╔══
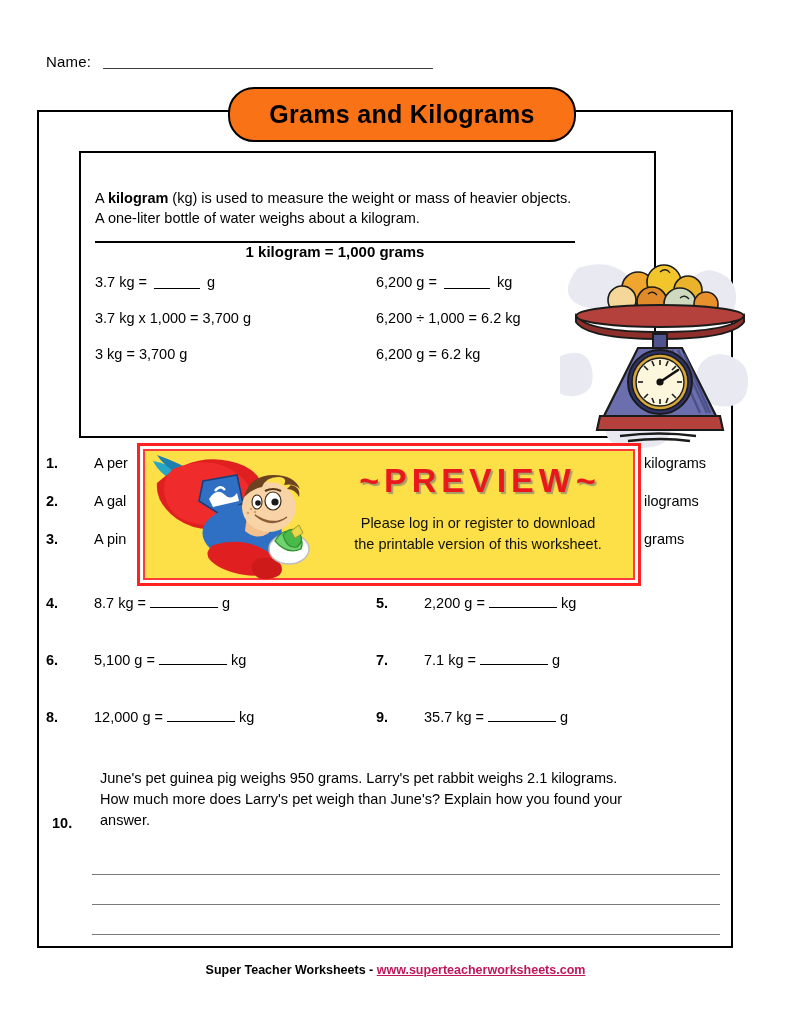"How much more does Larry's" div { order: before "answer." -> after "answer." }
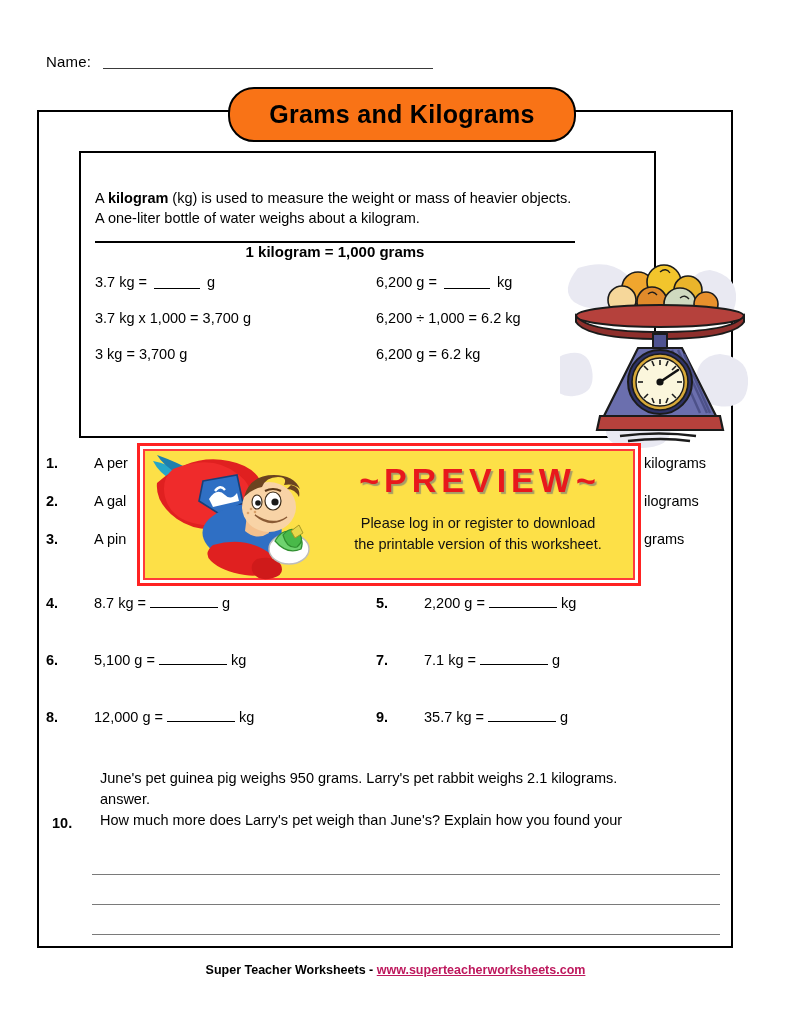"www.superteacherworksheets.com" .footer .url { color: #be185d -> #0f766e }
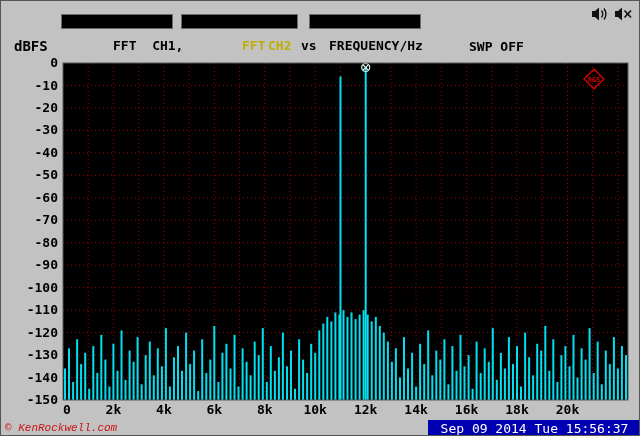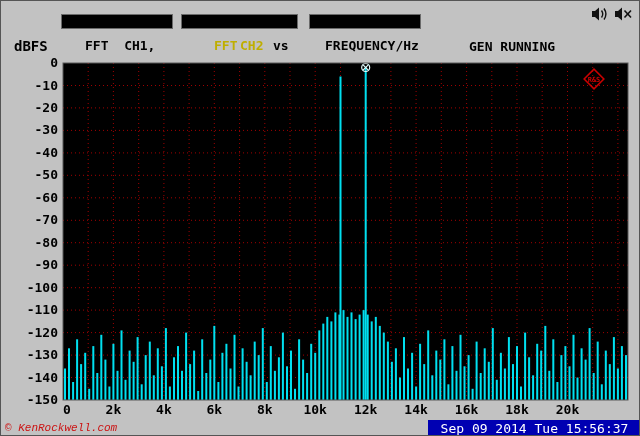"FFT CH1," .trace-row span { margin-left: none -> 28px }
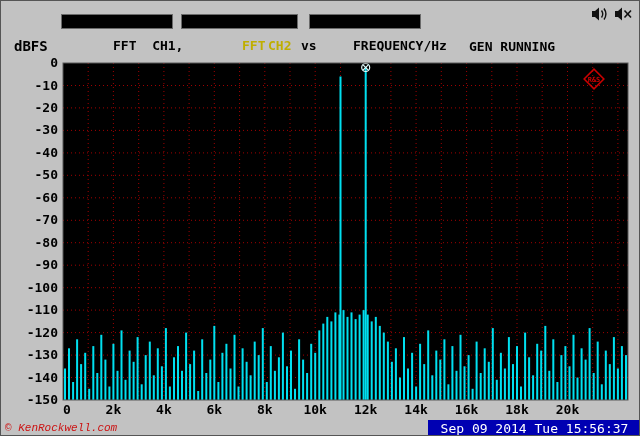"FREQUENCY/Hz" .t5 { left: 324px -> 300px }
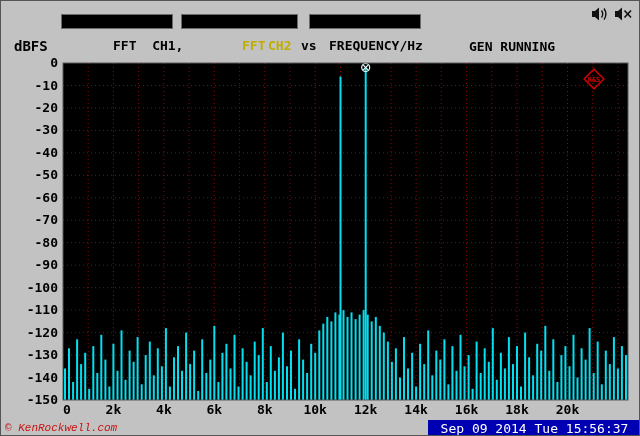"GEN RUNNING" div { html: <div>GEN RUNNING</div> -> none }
╚══
**Assignment**.
Starting at the line that contains "left: 324px ->", return every line through the end of the records above exactly as written, and return no pictures.

**Result**.
"FREQUENCY/Hz" .t5 { left: 324px -> 300px }
"GEN RUNNING" div { html: <div>GEN RUNNING</div> -> none }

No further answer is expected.